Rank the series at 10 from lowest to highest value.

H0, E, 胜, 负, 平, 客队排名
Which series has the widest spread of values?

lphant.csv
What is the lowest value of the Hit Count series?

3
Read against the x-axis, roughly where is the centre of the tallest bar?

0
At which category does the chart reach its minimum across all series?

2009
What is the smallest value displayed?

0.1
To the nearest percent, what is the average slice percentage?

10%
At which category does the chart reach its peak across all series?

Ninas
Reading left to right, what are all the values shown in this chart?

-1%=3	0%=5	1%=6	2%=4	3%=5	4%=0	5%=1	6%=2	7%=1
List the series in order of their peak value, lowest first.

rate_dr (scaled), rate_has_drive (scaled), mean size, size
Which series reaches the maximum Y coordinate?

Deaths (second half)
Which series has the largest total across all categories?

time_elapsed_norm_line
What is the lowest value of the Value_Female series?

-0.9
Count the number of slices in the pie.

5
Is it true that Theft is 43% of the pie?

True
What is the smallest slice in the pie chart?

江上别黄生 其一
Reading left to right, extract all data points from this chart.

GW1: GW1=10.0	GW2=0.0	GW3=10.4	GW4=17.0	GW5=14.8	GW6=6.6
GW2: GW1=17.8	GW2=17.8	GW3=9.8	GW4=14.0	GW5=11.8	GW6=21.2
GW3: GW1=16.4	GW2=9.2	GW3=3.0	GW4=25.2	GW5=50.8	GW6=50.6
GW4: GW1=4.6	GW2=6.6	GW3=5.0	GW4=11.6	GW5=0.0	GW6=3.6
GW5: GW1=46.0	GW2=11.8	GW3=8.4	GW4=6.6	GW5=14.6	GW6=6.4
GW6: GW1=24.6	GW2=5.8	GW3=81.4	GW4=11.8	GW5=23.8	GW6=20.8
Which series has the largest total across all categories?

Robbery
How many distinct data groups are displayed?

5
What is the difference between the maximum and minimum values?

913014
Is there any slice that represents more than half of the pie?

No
-------
## EXERCISE DIRECTIONS
Return all of the entries above verbatim, with no changes.

## TASK RESPONSE
Rank the series at 10 from lowest to highest value.

H0, E, 胜, 负, 平, 客队排名
Which series has the widest spread of values?

lphant.csv
What is the lowest value of the Hit Count series?

3
Read against the x-axis, roughly where is the centre of the tallest bar?

0
At which category does the chart reach its minimum across all series?

2009
What is the smallest value displayed?

0.1
To the nearest percent, what is the average slice percentage?

10%
At which category does the chart reach its peak across all series?

Ninas
Reading left to right, what are all the values shown in this chart?

-1%=3	0%=5	1%=6	2%=4	3%=5	4%=0	5%=1	6%=2	7%=1
List the series in order of their peak value, lowest first.

rate_dr (scaled), rate_has_drive (scaled), mean size, size
Which series reaches the maximum Y coordinate?

Deaths (second half)
Which series has the largest total across all categories?

time_elapsed_norm_line
What is the lowest value of the Value_Female series?

-0.9
Count the number of slices in the pie.

5
Is it true that Theft is 43% of the pie?

True
What is the smallest slice in the pie chart?

江上别黄生 其一
Reading left to right, extract all data points from this chart.

GW1: GW1=10.0	GW2=0.0	GW3=10.4	GW4=17.0	GW5=14.8	GW6=6.6
GW2: GW1=17.8	GW2=17.8	GW3=9.8	GW4=14.0	GW5=11.8	GW6=21.2
GW3: GW1=16.4	GW2=9.2	GW3=3.0	GW4=25.2	GW5=50.8	GW6=50.6
GW4: GW1=4.6	GW2=6.6	GW3=5.0	GW4=11.6	GW5=0.0	GW6=3.6
GW5: GW1=46.0	GW2=11.8	GW3=8.4	GW4=6.6	GW5=14.6	GW6=6.4
GW6: GW1=24.6	GW2=5.8	GW3=81.4	GW4=11.8	GW5=23.8	GW6=20.8
Which series has the largest total across all categories?

Robbery
How many distinct data groups are displayed?

5
What is the difference between the maximum and minimum values?

913014
Is there any slice that represents more than half of the pie?

No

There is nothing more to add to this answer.